Division of labour

separation of tasks in any system (particularly the society) so that participants may specialize

In ancient history, a division of labour (or specialisation) was when some people in a city stopped growing crops and took other jobs. This usually happened because of a surplus of food. This means that there was more than enough food for everyone, so some people did not have to grow crops anymore.

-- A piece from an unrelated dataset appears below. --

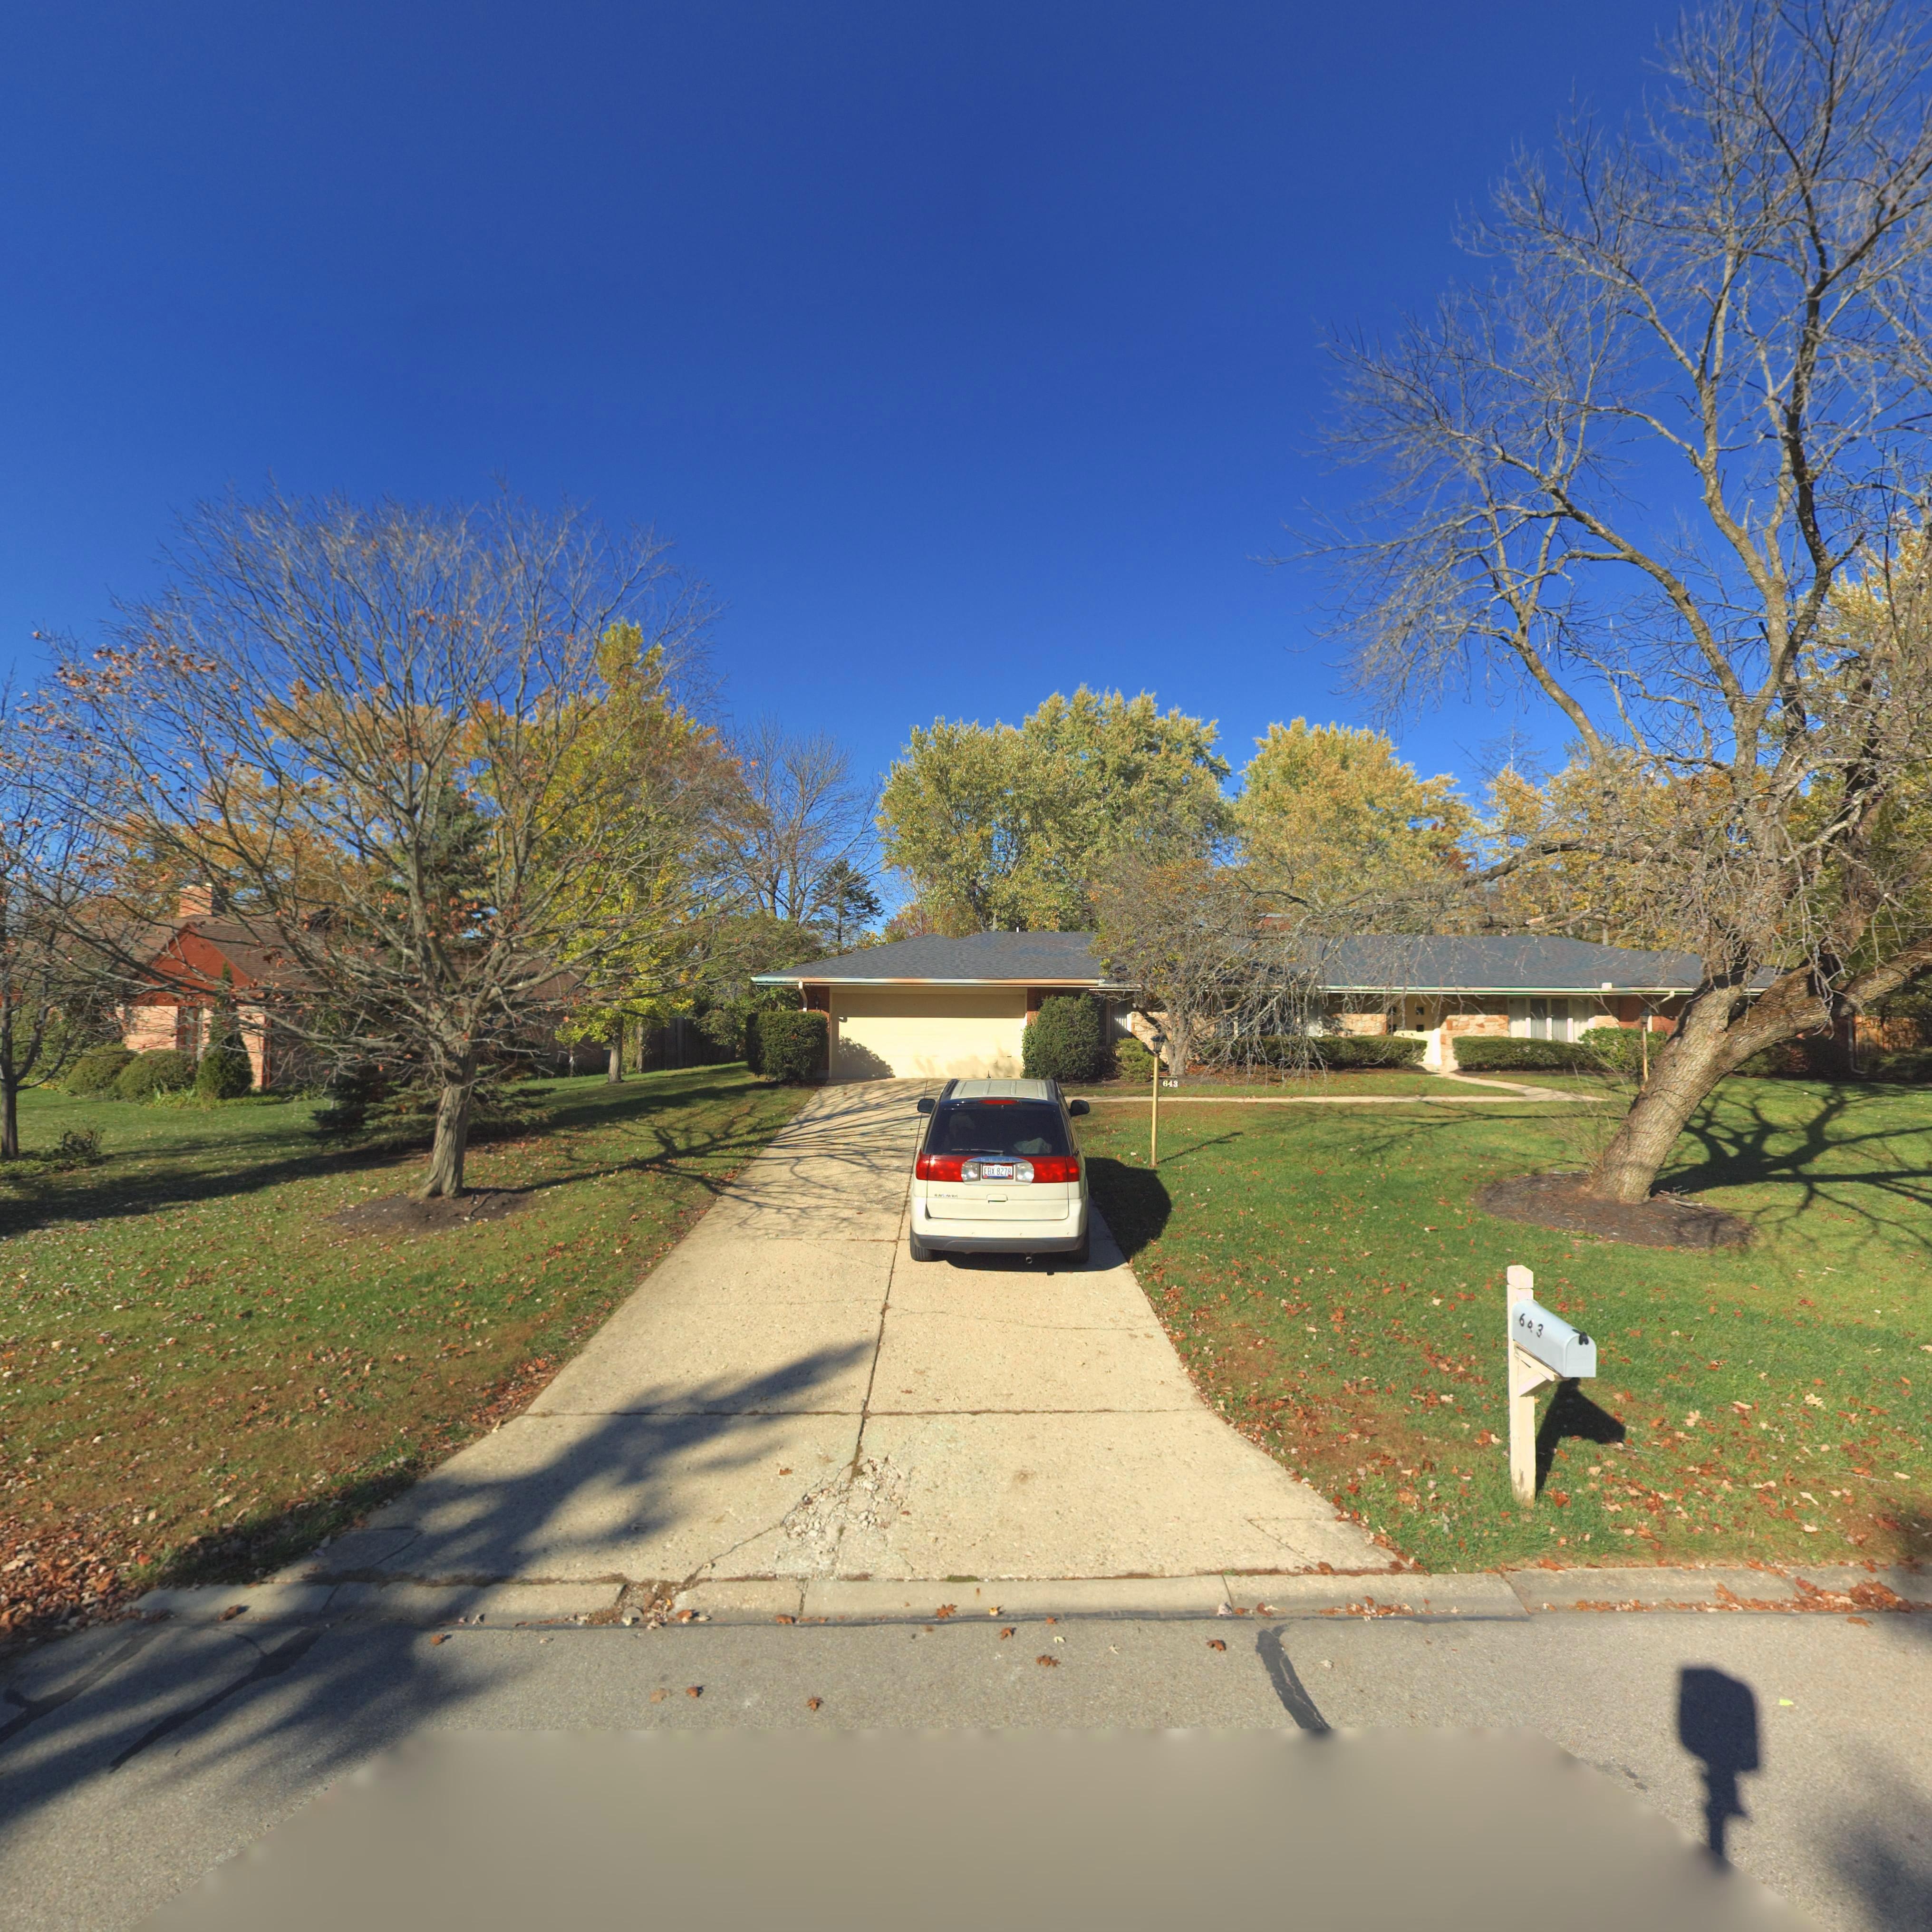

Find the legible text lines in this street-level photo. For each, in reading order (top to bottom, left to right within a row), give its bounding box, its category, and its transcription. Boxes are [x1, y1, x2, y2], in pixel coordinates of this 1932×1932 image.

Xenophon was a philosopher of the 4th century BC. In his book Cryopedia (The Education of Cyrus) he writes about the division of labour:

"Just as the various trades are most highly developed in large cities, in the same way food at the palace is prepared in a far superior manner. In small towns the same man makes couches, doors, ploughs and tables, and often he even builds houses, and still he is thankful if only he can find enough work to support himself. And it is impossible for a man of many trades to do all of them well. In large cities, however, because many make demands on each trade, one alone is enough to support a man, and often less than one: for instance one man makes shoes for men, another for women, there are places even where one man earns a living just by mending shoes, another by cutting them out, another just by sewing the uppers together, while there is another who performs none of these operations but assembles the parts, Of necessity, he who pursues a very specialised task will do it best."[1]


  1. Cited in The Ancient Economy by M. I. Finley. Penguin books 1992, p 135.